Moscow – The Dutch Safety Board has presented the results of its probe into the crash of the Malaysian Airlines Flight MH17 over eastern Ukraine on July 17, 2014 that killed all 298 people aboard, saying the plane was shot down by an air defense missile. The investigators identified the type of weapon, the Soviet-designed Buk missile, but they stopped short of saying who pulled the trigger.
The Dutch Safety Board said the missile was launched from an area of 320 square kilometers in eastern Ukraine, which was engulfed by fighting between Ukrainian government troops and Russian-backed rebels. Ukraine said the missile was fired by the rebels or Russian troops backing them, while Moscow rejected the accusations and said that the Ukrainian military was to blame. A separate criminal probe by Dutch prosecutors will now have to determine the culprits. It is going to last at least through the next year.
According to the report, the missile exploded just one meter above the Boeing 777’s cockpit with deadly accuracy, sending hundreds of steel fragments through the nose of the plane, instantly killing the pilots and breaking the jet apart.
The airflow blew through the broken plane’s fuselage at tornado-like speed, stripping some of the victims naked and turning their belongings into deadly projectiles. The investigators said that some of the passengers could have remained conscious for 60 to 90 seconds it took the jet to slam into the ground. Residents of the village of Hrabove, around which most bodies and crash fragments fell, still shudder as they remember body fragments and shards of metal showering on their yards.
The Dutch report held Ukraine responsible for failing to close its airspace to civilian flights even though fighting in eastern Ukraine already had been going for months before the MH17 disaster. Several Ukrainian military aircraft have been shot down by rebels in the weeks prior to the MH17 crash, yet commercial flights via the Ukrainian airspace continued.
Part of the reason for that was political: closing the airspace would have amounted to the Ukrainian government’s recognition that it effectively lost control over part of the nation’s territory, something it was reluctant to do for domestic policy reasons.
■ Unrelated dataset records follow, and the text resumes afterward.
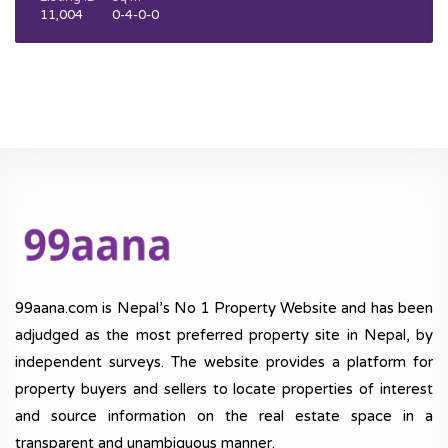
11,004
0-4-0-0
99aana.com is Nepal’s No 1 Property Website and has been
adjudged as the most preferred property site in Nepal, by
independent surveys. The website provides a platform for
property buyers and sellers to locate properties of interest
and source information on the real estate space in a
transparent and unambiguous manner.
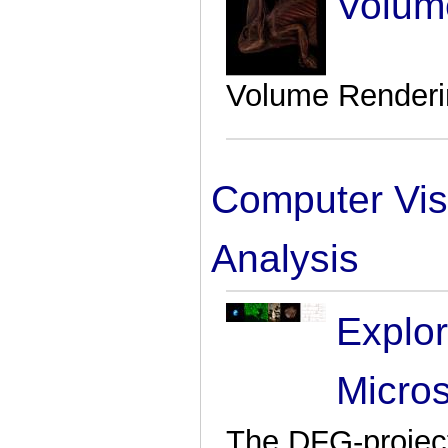
Volum
Volume Renderin
Computer Vis
Analysis
Explo
Micro
The DFG-project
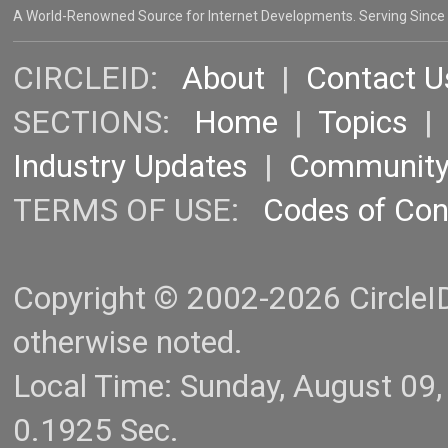
A World-Renowned Source for Internet Developments. Serving Since
CIRCLEID:
About
|
Contact U
SECTIONS:
Home
|
Topics
Industry Updates
|
Communit
TERMS OF USE:
Codes of Co
Copyright © 2002-2026 CircleID.
otherwise noted.
Local Time: Sunday, August 09
0.1925 Sec.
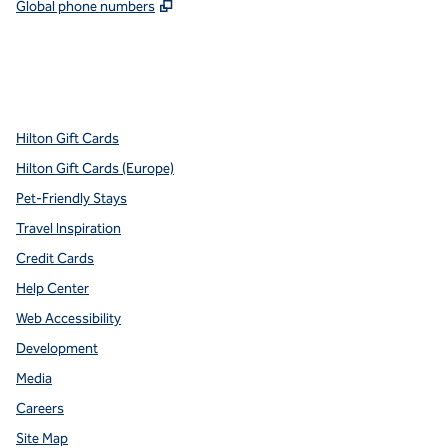
,
Opens new tab
Global phone numbers
x
facebook
instagram
youtube
pinterest
,
Opens new tab
,
Opens new tab
,
Opens new tab
,
Opens new tab
,
Opens new tab
Hilton Gift Cards
Hilton Gift Cards (Europe)
Pet-Friendly Stays
Travel Inspiration
Credit Cards
Help Center
Web Accessibility
Development
Media
Careers
Site Map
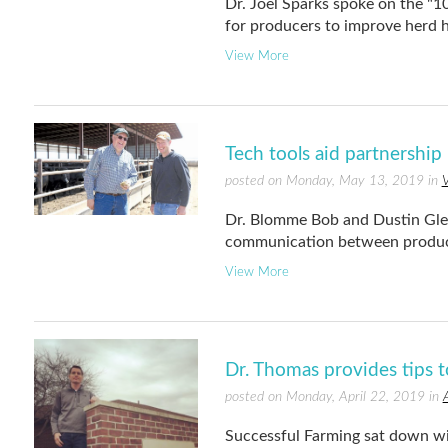
Dr. Joel Sparks spoke on the 
for producers to improve herd h
View More
Tech tools aid partnershi
posted on Monday, May 13, 2019 in
V
Dr. Blomme Bob and Dustin Glea
communication between produce
View More
Dr. Thomas provides tips 
posted on Monday, April 22, 2019 in
Successful Farming sat down wi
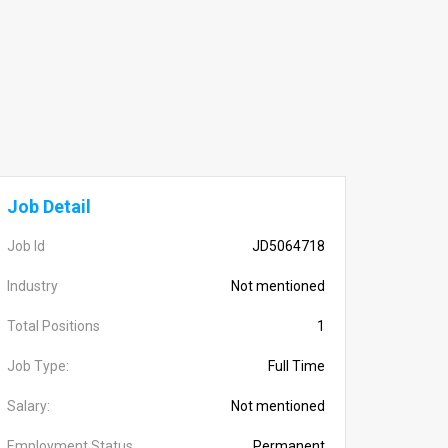
Job Detail
Job Id
JD5064718
Industry
Not mentioned
Total Positions
1
Job Type:
Full Time
Salary:
Not mentioned
Employment Status
Permanent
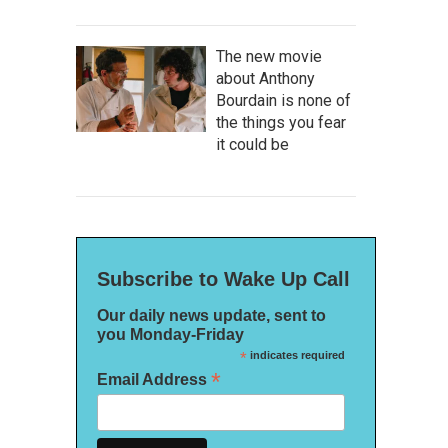
The new movie
about Anthony
Bourdain is none of
the things you fear
it could be
Subscribe to Wake Up Call
Our daily news update, sent to
you Monday-Friday
*
indicates required
*
Email Address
There was also a money issue involved: Ukraine was getting transit fees from carriers using its airspace, a steady source of income for the nation mired in deep economic crisis. The Dutch Safety board noted that a Ukrainian military transport plane was shot down in the area just days before the MH17 went down, and a Ukrainian fighter jet was downed in the same area just a day before the Malaysian Airlines disaster. “Our investigation showed that all parties regarded the conflict in eastern part of Ukraine from a military perspective. Nobody gave any thought of a possible threat to civil aviation,” Dutch Safety Board chairman Tjibbe Joustra said.